*Problem requirements*. Echo the entries from the line with "List the series" up to and including the line with "How many segments does this pie chart have?", reproducing each line unchanged and omitting the pictures.

*Information given*.
* * * * *

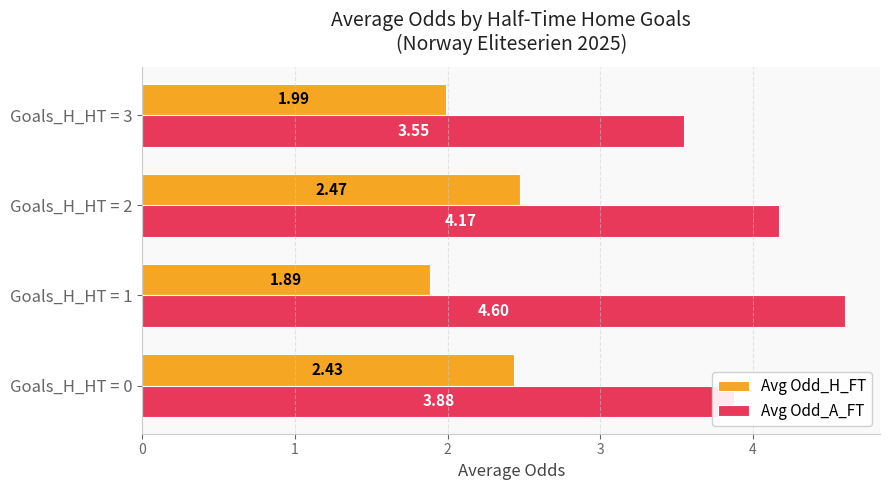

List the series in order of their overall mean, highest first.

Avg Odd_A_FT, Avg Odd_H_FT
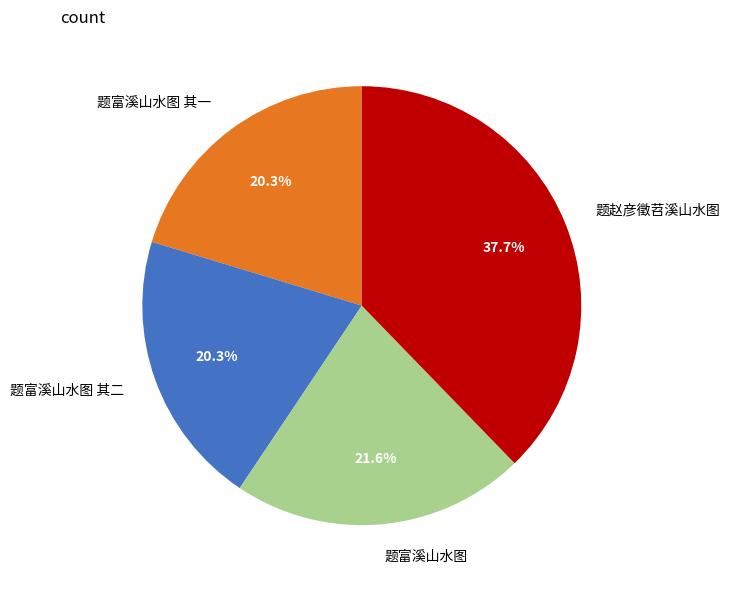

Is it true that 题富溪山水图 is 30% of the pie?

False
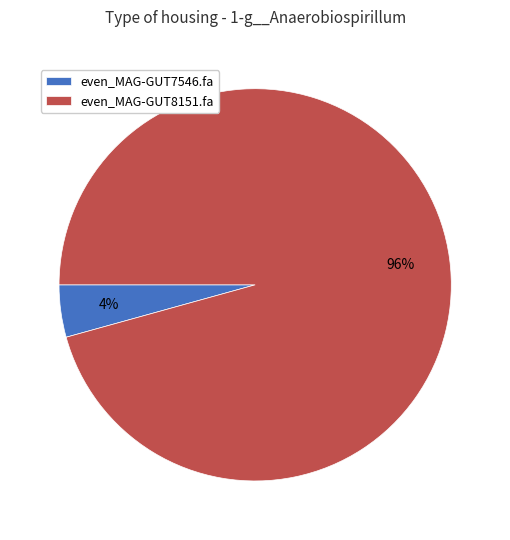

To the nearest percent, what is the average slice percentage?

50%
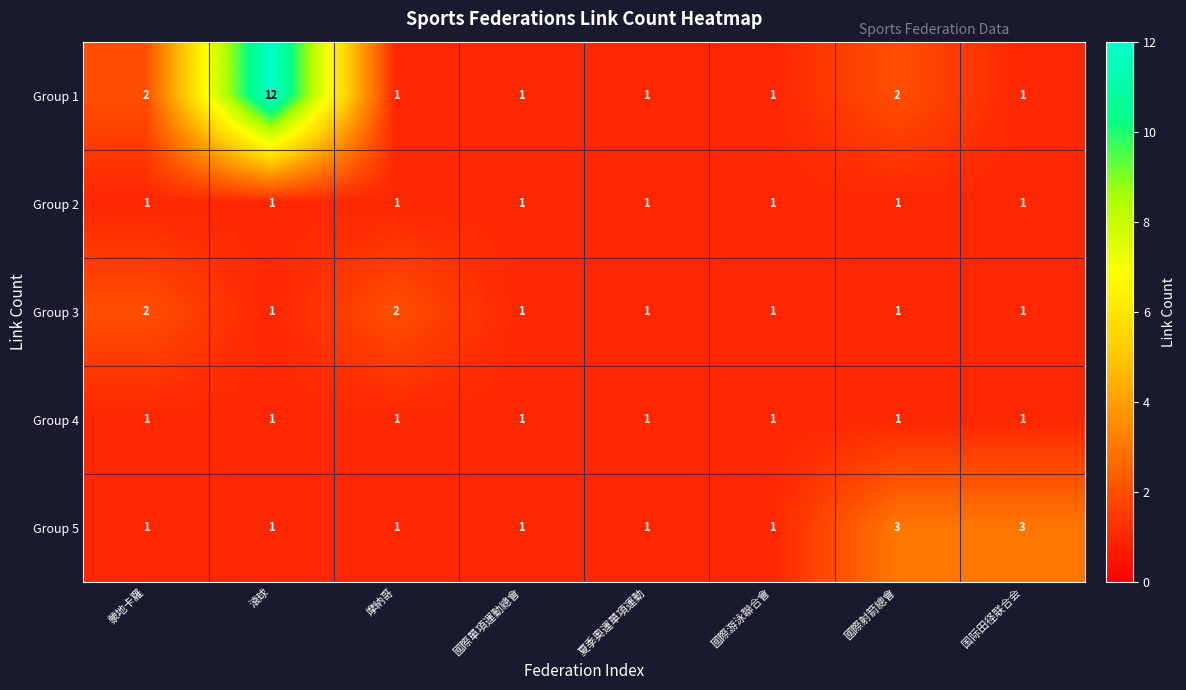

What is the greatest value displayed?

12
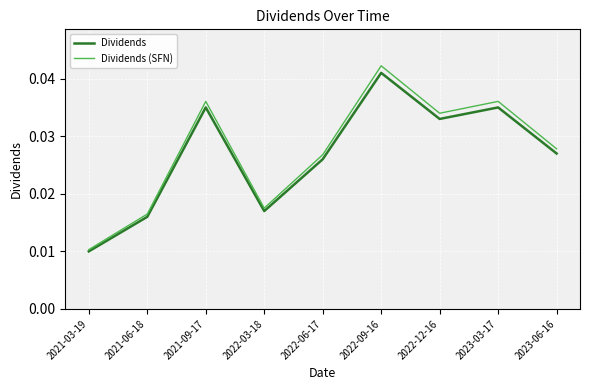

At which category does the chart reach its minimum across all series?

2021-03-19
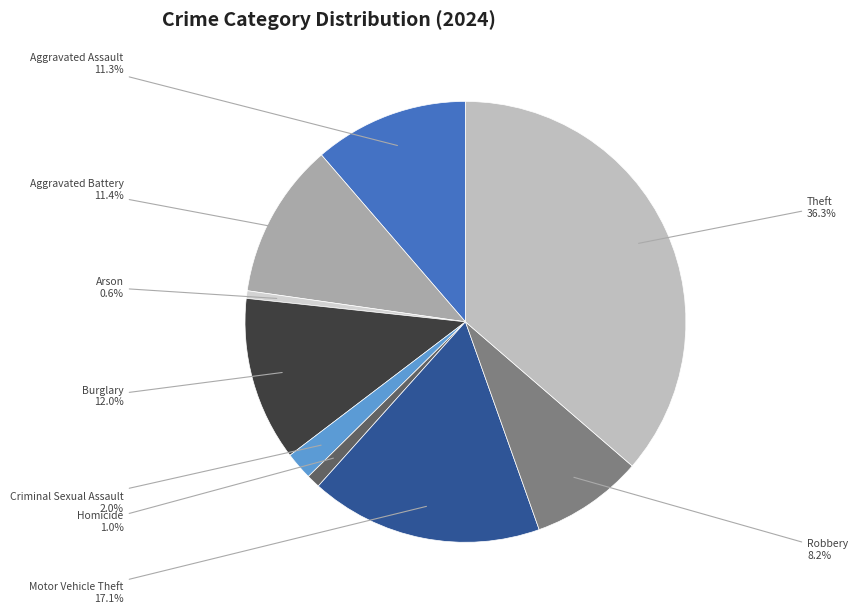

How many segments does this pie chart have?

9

* * * * *

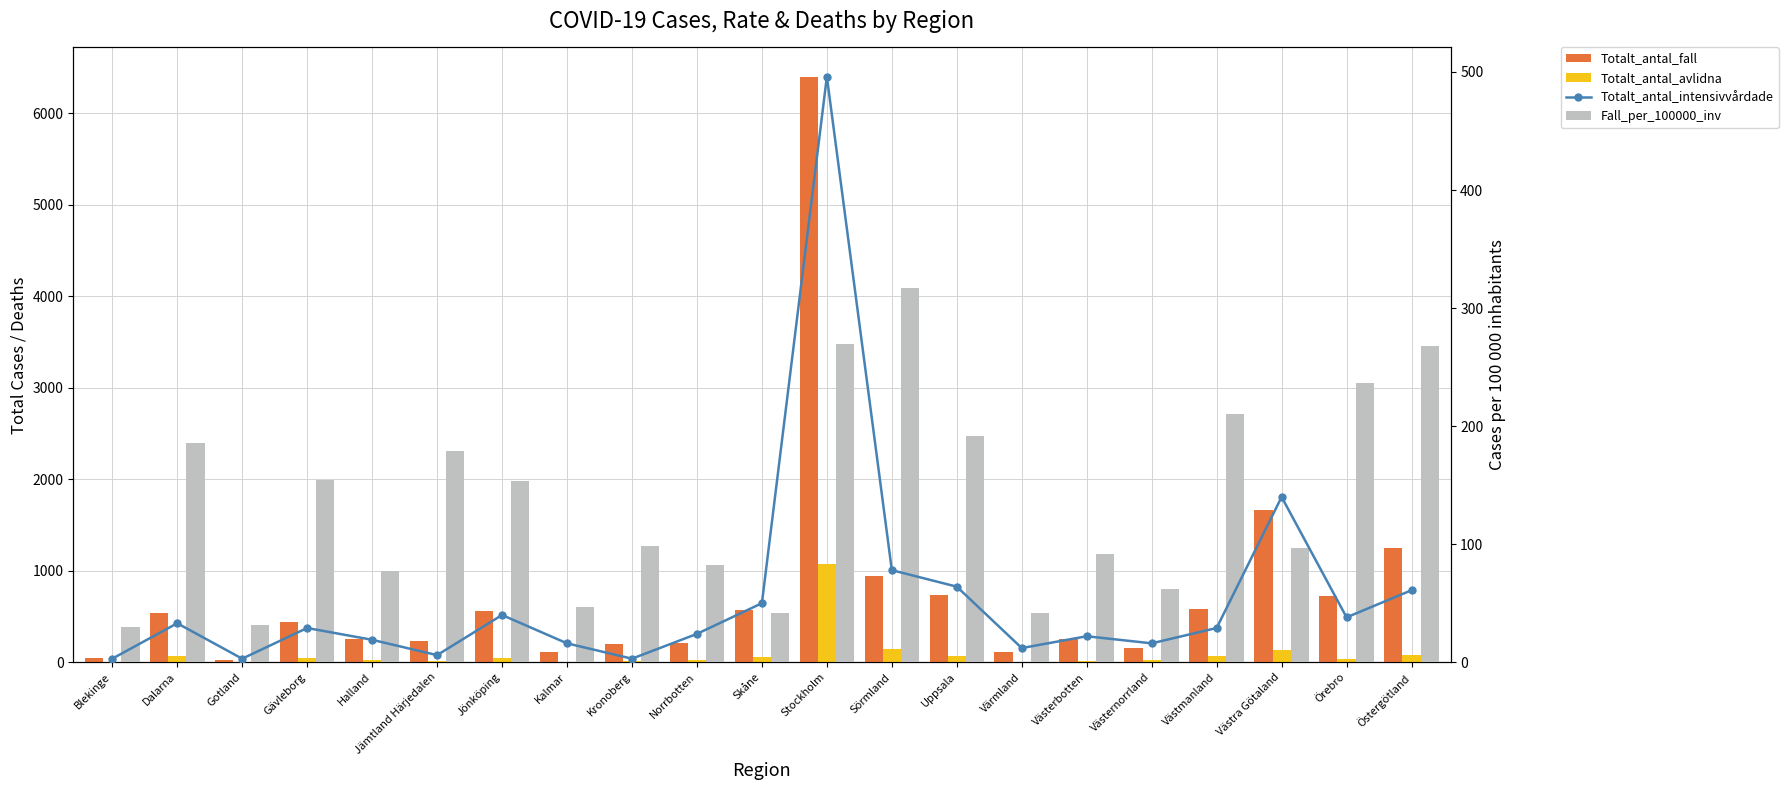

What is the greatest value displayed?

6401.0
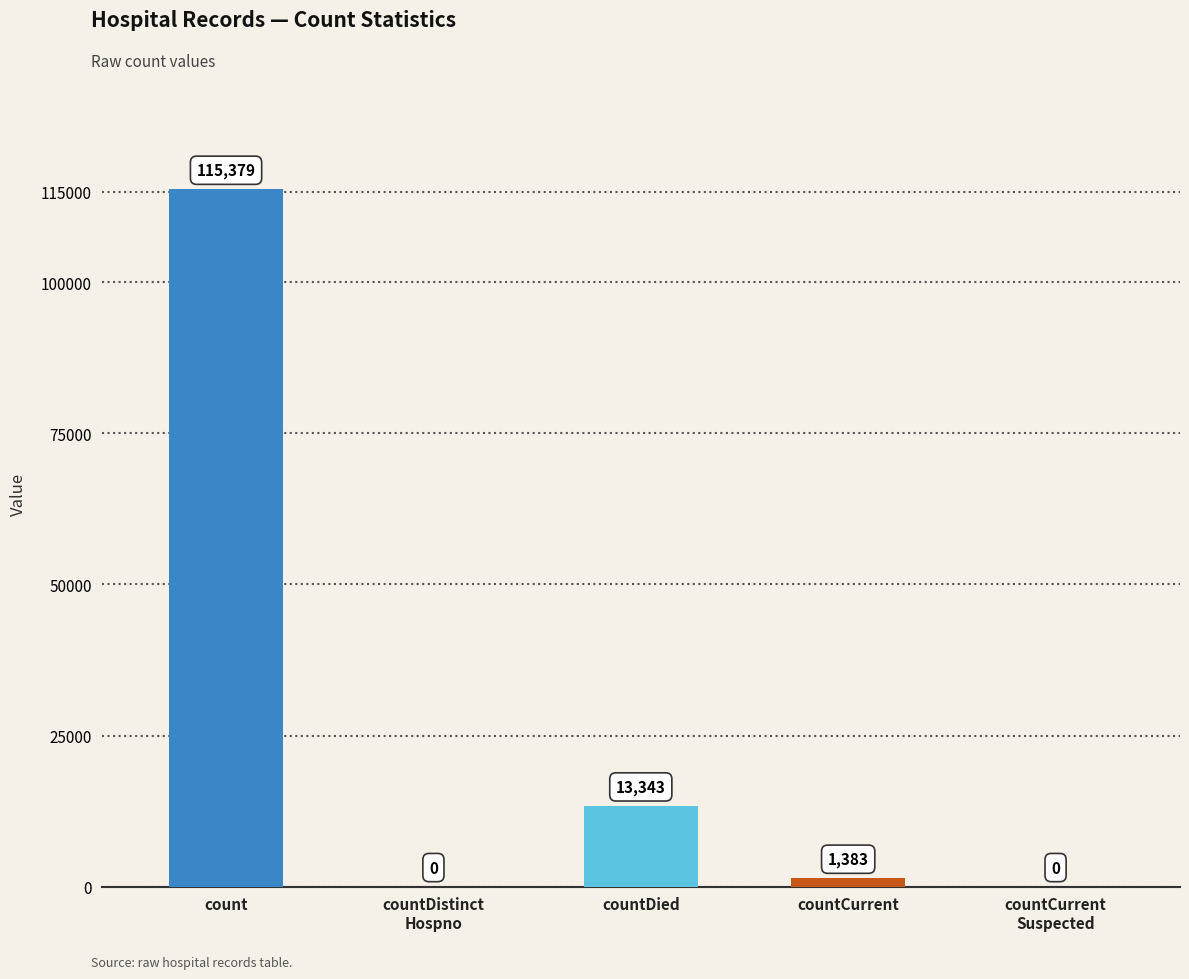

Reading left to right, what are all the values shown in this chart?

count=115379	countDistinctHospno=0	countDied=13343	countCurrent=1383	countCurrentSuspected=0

* * * * *

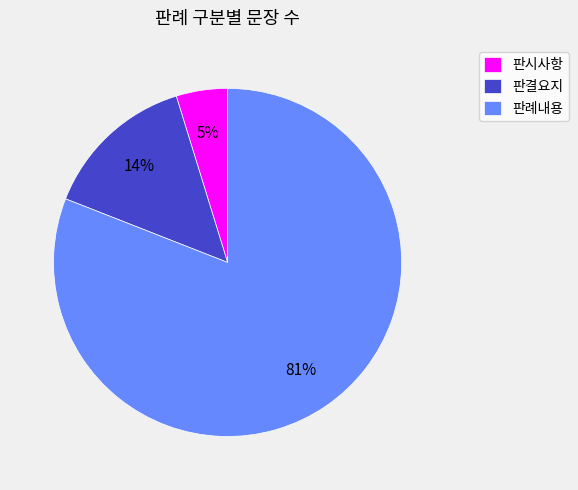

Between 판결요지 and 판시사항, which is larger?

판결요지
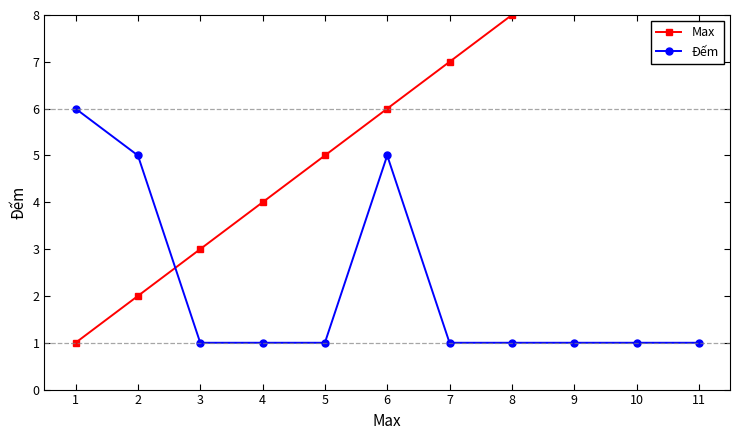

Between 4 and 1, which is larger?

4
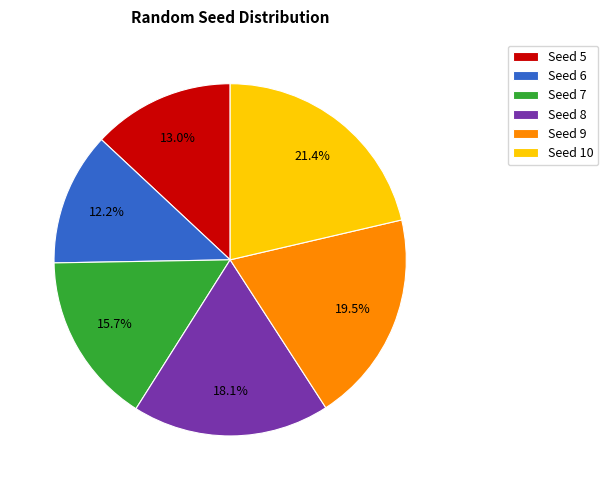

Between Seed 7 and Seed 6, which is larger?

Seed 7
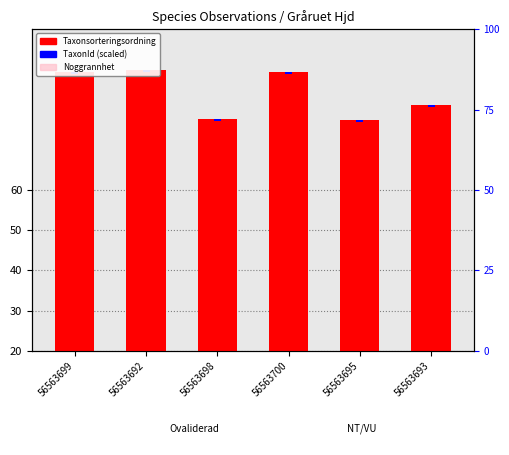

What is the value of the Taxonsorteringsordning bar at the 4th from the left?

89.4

* * * * *

*Answer to this problem*.
List the series in order of their overall mean, highest first.

Avg Odd_A_FT, Avg Odd_H_FT

Is it true that 题富溪山水图 is 30% of the pie?

False

To the nearest percent, what is the average slice percentage?

50%

What is the greatest value displayed?

12

At which category does the chart reach its minimum across all series?

2021-03-19

How many segments does this pie chart have?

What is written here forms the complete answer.